### WHAT TO WORK ON
In the items below, render the lines from the one containing "- गत्यर्थकाः धातवः - रामः ग्रामं गतः ।" through the one containing "- विशेषाः सोपसर्गाः धातवः" as a Markdown table with the columns "No." and "Line", skipping blank lines and including nothing else.

### EXCERPTED DATA
§
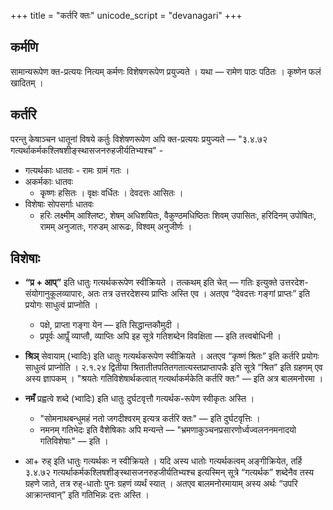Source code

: +++
title = "कर्तरि क्तः"
unicode_script = "devanagari"
+++

## कर्मणि
सामान्यरूपेण क्त-प्रत्ययः नित्यम् कर्मणः विशेषणरूपेण प्रयुज्यते । यथा — रामेण पाठः पठितः । कृष्णेन फलं खादितम् । 

## कर्तरि
परन्तु केषाञ्चन धातूनां विषये कर्तुः विशेषणरूपेण अपि क्त-प्रत्ययः प्रयुज्यते — "३.४.७२ गत्यर्थाकर्मकश्लिषशीङ्स्थासजनरुहजीर्यतिभ्यश्च" - 

- गत्यर्थकाः धातवः - रामः ग्रामं गतः ।
- अकर्मकाः धातवः 
  - कृृष्णः हसितः । वृक्षः वर्धितः । देवदत्तः आसितः ।
- विशेषाः सोपसर्गाः धातवः
  - हरिः लक्ष्मीम् आश्लिष्टः, शेषम् अधिशयितः, वैकुण्ठमधिष्ठितः शिवम् उपासितः, हरिदिनम् उपोषितः, रामम् अनुजातः, गरुडम् आरूढः, विश्वम् अनुजीर्णः । 


## विशेषाः
- **“प्र + आप्”** इति धातुः गत्यर्थकरूपेण स्वीक्रियते । तत्कथम् इति चेत् — गतिः इत्युक्ते उत्तरदेश-संयोगानुकूलव्यापारः, अतः तत्र उत्तरदेशस्य प्राप्तिः अस्ति एव । अतएव “देवदत्तः गङ्गां प्राप्तः” इति प्रयोगः साधुत्वं प्राप्नोति ।
  - पक्षे, प्राप्ता गङ्गा येन — इति सिद्धान्तकौमुदी  ।
  - प्रपूर्वः आपॢँ व्याप्तौ, व्याप्तिः अपि इह सूत्रे गतिशब्देन विवक्षिता — इति तत्त्वबोधिनी ।
- **श्रिञ्** सेवायाम् (भ्वादिः) इति धातुः गत्यर्थकरूपेण स्वीक्रियते । अतएव “कृष्णं श्रितः” इति कर्तरि प्रयोगः साधुत्वं प्राप्नोति । २.१.२४ द्वितीया श्रितातीतपतितगतात्यस्तप्राप्तापन्नैः इति सूत्रे “श्रित” इति ग्रहणम् एव अस्य ज्ञापकम् ।  "श्रयतेः गतिविशेषार्थकत्वात् गत्यर्थाकर्मकेति कर्तरि क्तः" — इति अत्र बालमनोरमा ।
- **नमँ** प्रह्वत्वे शब्दे (भ्वादिः) इति धातुः दुर्घटवृत्तौ गत्यर्थक-रूपेण स्वीकृतः अस्ति ।
  - "सोमनाथबन्धुमहं नतो जगदीश्वरम् इत्यत्र कर्तरि क्तः" — इति दुर्घटवृत्तिः ।
  -  नमनम् गतिभेदः इति वैशेषिकाः अपि मन्यन्ते — "भ्रमणाकुञ्चनप्रसारणोर्ध्वज्वलननमनादयो गतिविशेषाः" — इति ।




- आ+ रुह् इति धातुः गत्यर्थकः न स्वीक्रियते । यदि अस्य धातोः गत्यर्थकत्वम् अङ्गीक्रियेत, तर्हि ३.४.७२ गत्यर्थाकर्मकश्लिषशीङ्स्थासजनरुहजीर्यतिभ्यश्च इत्यस्मिन् सूत्रे “गत्यर्थक” शब्देनैव तस्य ग्रहणे जाते, तत्र रुह्-धातोः पुनः ग्रहणं व्यर्थं स्यात् । अतएव बालमनोरमायाम् अस्य अर्थः “उपरि आक्रान्तवान्” इति गतिभिन्नः दत्तः अस्ति ।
§
### RESULT OF THIS TASK
| No. | Line |
|---|---|
| 1 | - गत्यर्थकाः धातवः - रामः ग्रामं गतः । |
| 2 | - अकर्मकाः धातवः  |
| 3 |   - कृृष्णः हसितः । वृक्षः वर्धितः । देवदत्तः आसितः । |
| 4 | - विशेषाः सोपसर्गाः धातवः |